11 thoughts on “The New Light Rail Expansion Makes Seattle Feel Like a Real City”

  1. The North/South divide is real. I live in the car-dependent suburbs of the North and until now, Seattle ended at about 50th St. Now it will be a lot easier to access the city from Out Here that it was without the hassle of using a car. Cars are fine north of that line but not so much south of it.

    And it’s not about “just because it is not the city that they think it should be” but about it not being the city it could be. Making it more inclusive and accessible (maybe even affordable) shouldn’t mean removing any charm it has. Rather than ask if the writer lives in Seattle, ask if they can afford to buy a place to live, to invest in the city they call home or are they paying their locally-earned wages to some rentier who might live in Spokane or San Francisco?

  2. Kate,

    Are you from Seattle?

    Seattle has been and always will be a “real” city. It would continue to retain the cities charm and unique and lovely charm if people would stop trying to say it is not a city, just because it is not the city that they think it should be.

    Leave Seattle Alone. If you don’t like it, move to Spokane.

  3. Typical Seattle, nothing counts until it hits the northend. We’ve been a “real city” down here in the Rainier Valley for a long time.

    1. The north gets grade separated train, the south gets train on surface. That’s typical Seattle too.

      Queen Anne, Fremont, Ballard, Belltown, First Hill, West Seattle… those are not yet part of the city. Many of them won’t be serviced by ST3 (2040), probably not by ST4 either (if that happens, probably target 2060)

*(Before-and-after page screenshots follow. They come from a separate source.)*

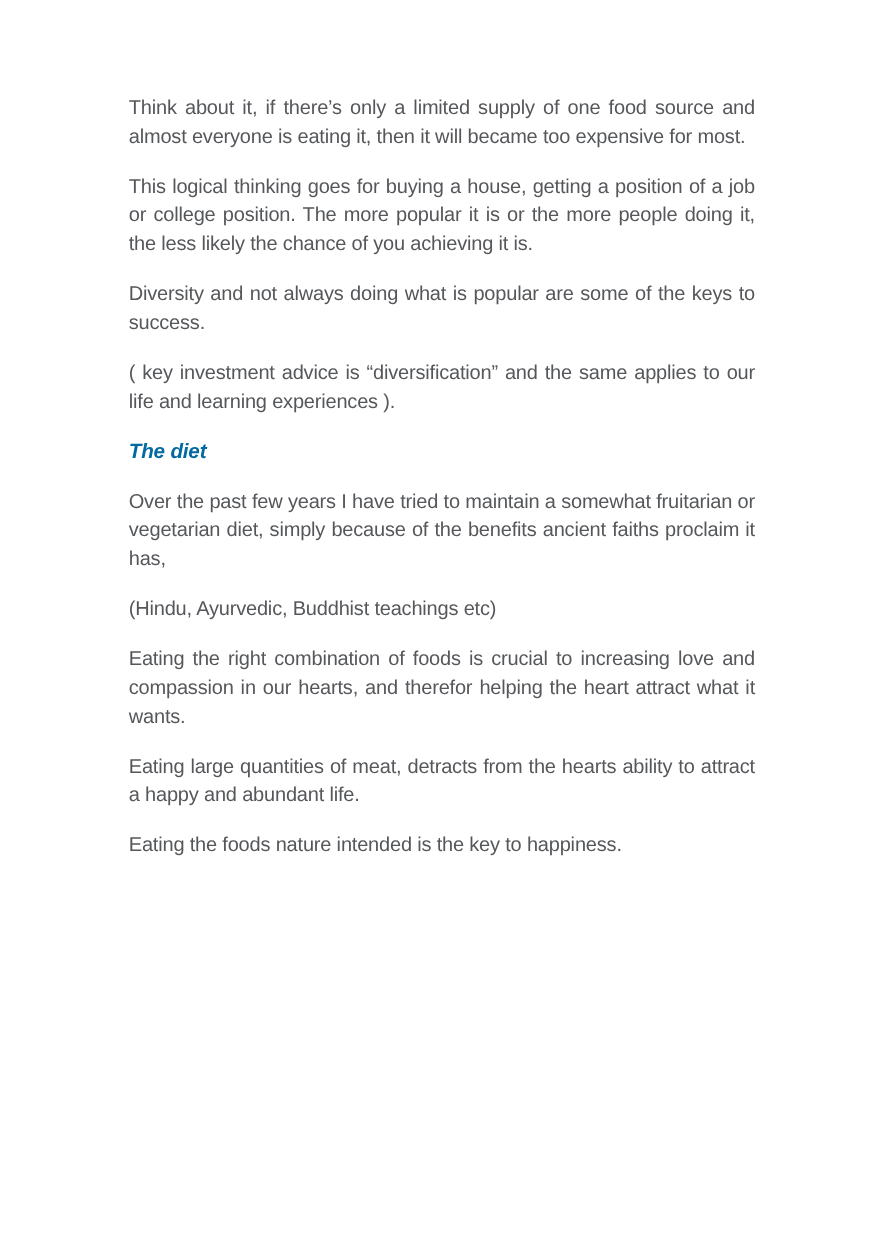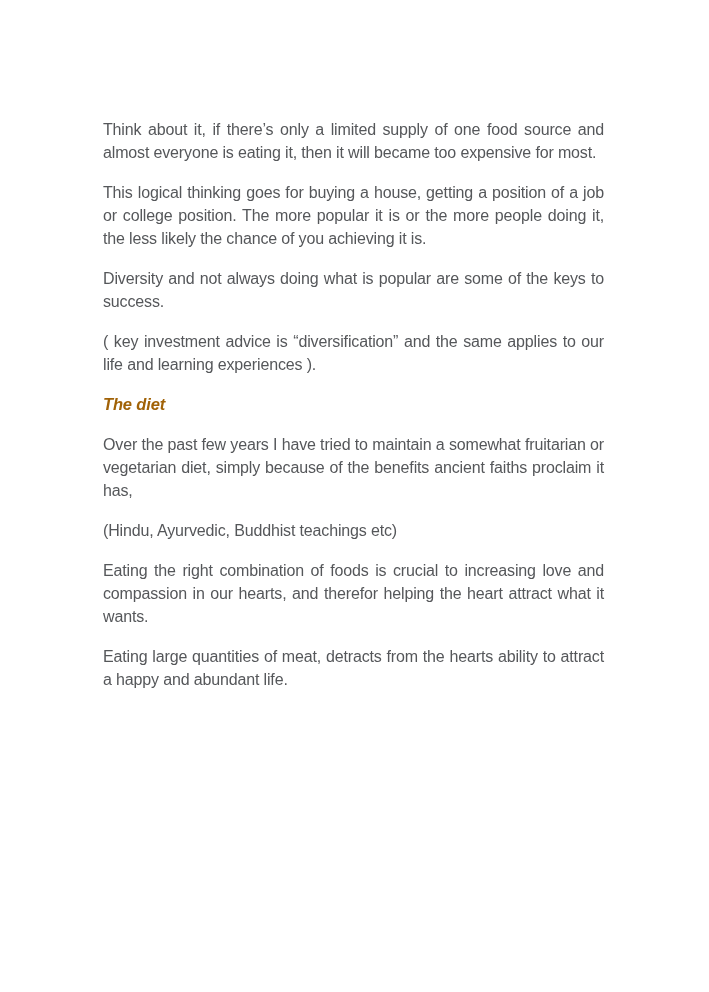--- a/index.html
+++ b/index.html
@@ -8,21 +8,20 @@
     padding: 0;
     background: #ffffff;
   }
   .page {
     position: relative;
     width: 709px;
     height: 868px;
     background: #ffffff;
     overflow: hidden;
     font-family: "Liberation Sans", sans-serif;
-    margin-top: 43px;
   }
   .content {
     position: absolute;
     left: 103px;
     top: 75px;
     width: 501px;
     color: #55575a;
     font-size: 16px;
     line-height: 23px;
     letter-spacing: -0.15px;
@@ -32,21 +31,21 @@
     margin: 0 0 17px 0;
     padding: 0;
   }
   .content h2 {
     margin: 0 0 17px 0;
     padding: 0;
     font-size: 16.5px;
     line-height: 23px;
     font-weight: bold;
     font-style: italic;
-    color: #a16207;
+    color: #0369a1;
     text-align: left;
   }
   .page-number {
     position: absolute;
     left: 0;
     top: 940px;
     width: 709px;
     text-align: center;
     font-family: "Liberation Serif", serif;
     font-size: 11px;
@@ -62,17 +61,18 @@
   <div class="content">
     <p>Think about it, if there’s only a limited supply of one food source and almost everyone is eating it, then it will became too expensive for most.</p>
     <p>This logical thinking goes for buying a house, getting a position of a job or college position. The more popular it is or the more people doing it, the less likely the chance of you achieving it is.</p>
     <p>Diversity and not always doing what is popular are some of the keys to success.</p>
     <p>( key investment advice is “diversification” and the same applies to our life and learning experiences ).</p>
     <h2>The diet</h2>
     <p>Over the past few years I have tried to maintain a somewhat fruitarian or vegetarian diet, simply because of the benefits ancient faiths proclaim it has,</p>
     <p>(Hindu, Ayurvedic, Buddhist teachings etc)</p>
     <p>Eating the right combination of foods is crucial to increasing love and compassion in our hearts, and therefor helping the heart attract what it wants.</p>
     <p>Eating large quantities of meat, detracts from the hearts ability to attract a happy and abundant life.</p>
+    <p>Eating the foods nature intended is the key to happiness.</p>
   </div>
 
   <div class="page-number">109</div>
 
 </div>
 
 </body></html>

  4. So when the light rail was in the south end it “didn’t feel real” because you don’t bother with the south end? Take a trip to Columbia City some day, you’ll probably like it more than you think.

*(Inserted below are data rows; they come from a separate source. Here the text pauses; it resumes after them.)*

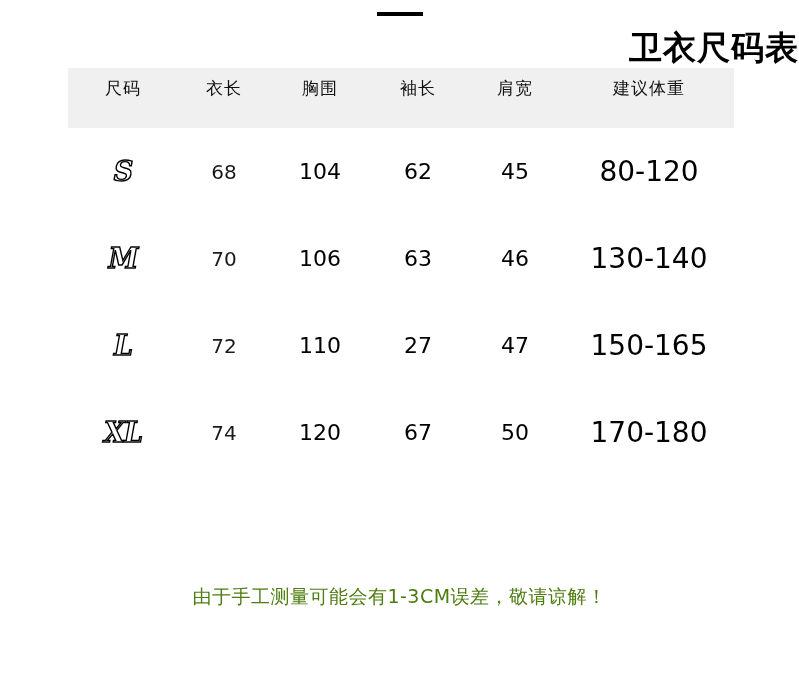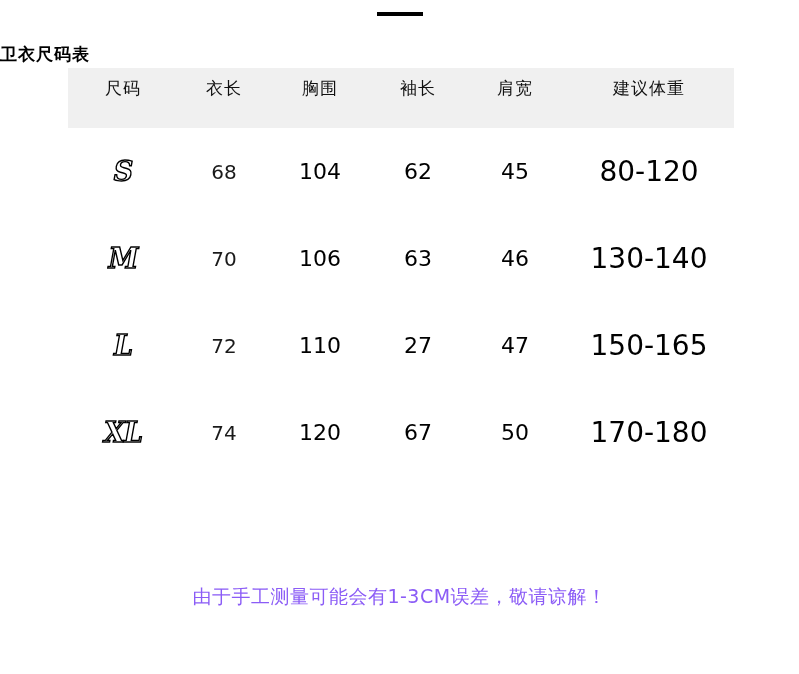--- a/index.html
+++ b/index.html
@@ -32,26 +32,25 @@
     width: 46px;
     height: 4px;
     background: #000000;
   }
 
   .title {
     position: absolute;
     top: 26px;
     left: 0;
     width: 100%;
-    text-align: left;
-    font-size: 17px;
+    text-align: right;
+    font-size: 33px;
     font-weight: bold;
     letter-spacing: 1px;
     font-family: "DejaVu Sans", sans-serif;
-    margin-top: 17px;
   }
 
   .size-table {
     position: absolute;
     top: 68px;
     left: 68px;
     width: 666px;
     border-collapse: collapse;
     table-layout: fixed;
   }
@@ -115,21 +114,21 @@
   }
 
   .footnote {
     position: absolute;
     top: 584px;
     left: 0;
     width: 100%;
     text-align: center;
     font-size: 19px;
     font-family: "DejaVu Sans", sans-serif;
-    color: #8b5cf6;
+    color: #4d7c0f;
     letter-spacing: 0.5px;
   }
 </style>
 </head>
 <body>
 
 <div class="page">
 
   <div class="top-rule"></div>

    1. Planning on it, now that I can get there by rail. I go through the south end when I return from the airport but am not usually in any shape to explore. So I know it’s there.

  5. “Anyone who’s ever been carless in Seattle knows the feeling that your city wasn’t really built for you.”

    Actually I’ve been carless in the Seattle area for 28 years now and I can safely say I do not know that feeling. The new light rail expansion doesn’t change Seattle’s feel for me one bit.